Problem: Hi all, I have this sample dataframe which has institution names I need to extract:
mydf<- data.frame(ID=c('1', '2', '3'), Institution=c('Univ of Space, TX, US', '[Bloggs, J., Smith, T.] Univ of Time, CA, US', '[Windz, P., Lol, D.] College of the World, CA, US' ))
I need to extract the institution names only, such that it would appear like this:
1 Univ of Space
2 Univ of Time
3 College of the World
I don't care about any of the other characters in the institution string, only everything until the first comma. The issue is I have some instances where the institution name will be preceded by a bracket and sometimes on its own (as in the case of the first row).
I've written the following to extract these two instances separately:
ex_inst<- str_extract_all(mydf$Institution,"(?<=])(.+?)(?=,)", simplify = TRUE)
ex_inst2<- str_extract_all(mydf$Institution,"^(.+?)(?=,)", simplify = TRUE)
I'm struggling to combine them together.
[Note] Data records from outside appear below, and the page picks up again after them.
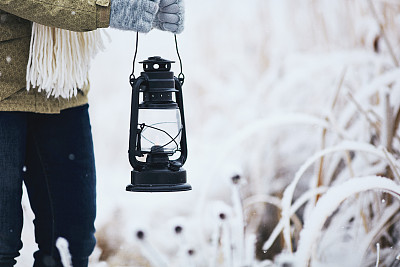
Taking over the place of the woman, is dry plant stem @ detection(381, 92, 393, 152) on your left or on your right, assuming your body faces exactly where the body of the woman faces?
on your left

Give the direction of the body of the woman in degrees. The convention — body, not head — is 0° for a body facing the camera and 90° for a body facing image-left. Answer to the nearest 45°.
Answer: approximately 315°
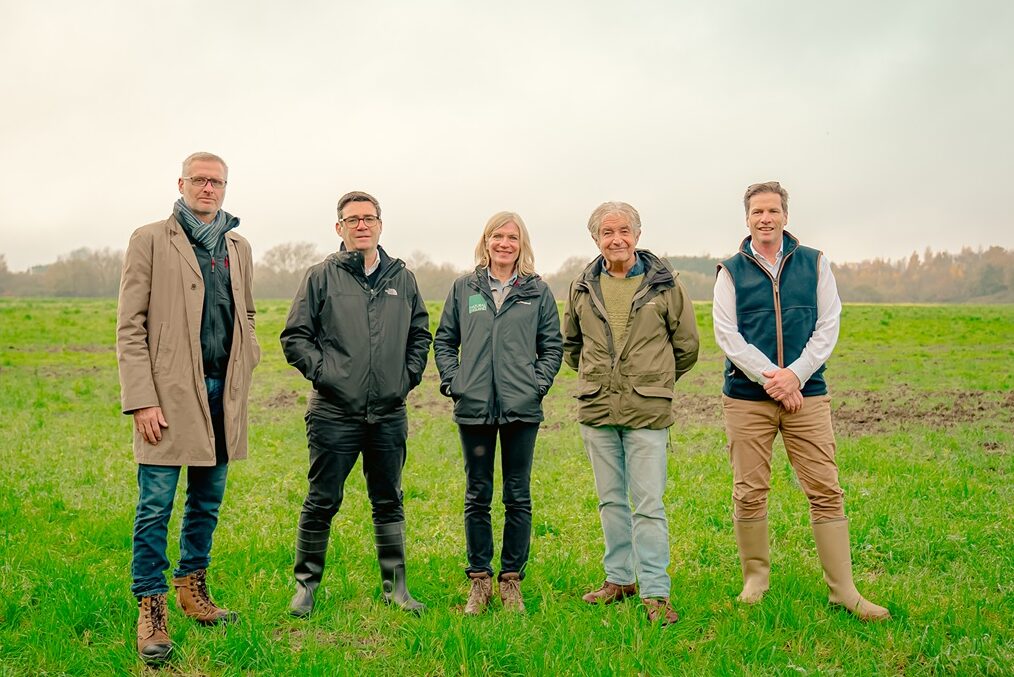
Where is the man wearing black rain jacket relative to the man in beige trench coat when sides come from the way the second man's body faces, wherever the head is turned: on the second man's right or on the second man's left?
on the second man's left

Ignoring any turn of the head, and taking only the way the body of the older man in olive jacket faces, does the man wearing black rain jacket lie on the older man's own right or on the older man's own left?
on the older man's own right

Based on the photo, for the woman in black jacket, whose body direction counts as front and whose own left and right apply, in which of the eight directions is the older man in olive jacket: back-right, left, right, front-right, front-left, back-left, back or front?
left

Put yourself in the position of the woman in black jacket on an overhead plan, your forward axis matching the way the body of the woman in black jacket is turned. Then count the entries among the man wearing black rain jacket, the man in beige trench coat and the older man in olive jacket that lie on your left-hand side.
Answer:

I have looked into the alternation, and tried this
ex_inst3<- str_extract_all(mydf$Institution,"^(.+?)(?=,)|(?<=])(.+?)(?=,)", simplify = TRUE)
But I'm not experienced with regex and am confused by what it's outputting:
[1,] "Univ of Space"""
[2,] "[Bloggs"" Univ of Time"
[3,] "[Windz"" College of the World"
What's the best way to combine this with stringr, can I use some sort of if else statement? thanks.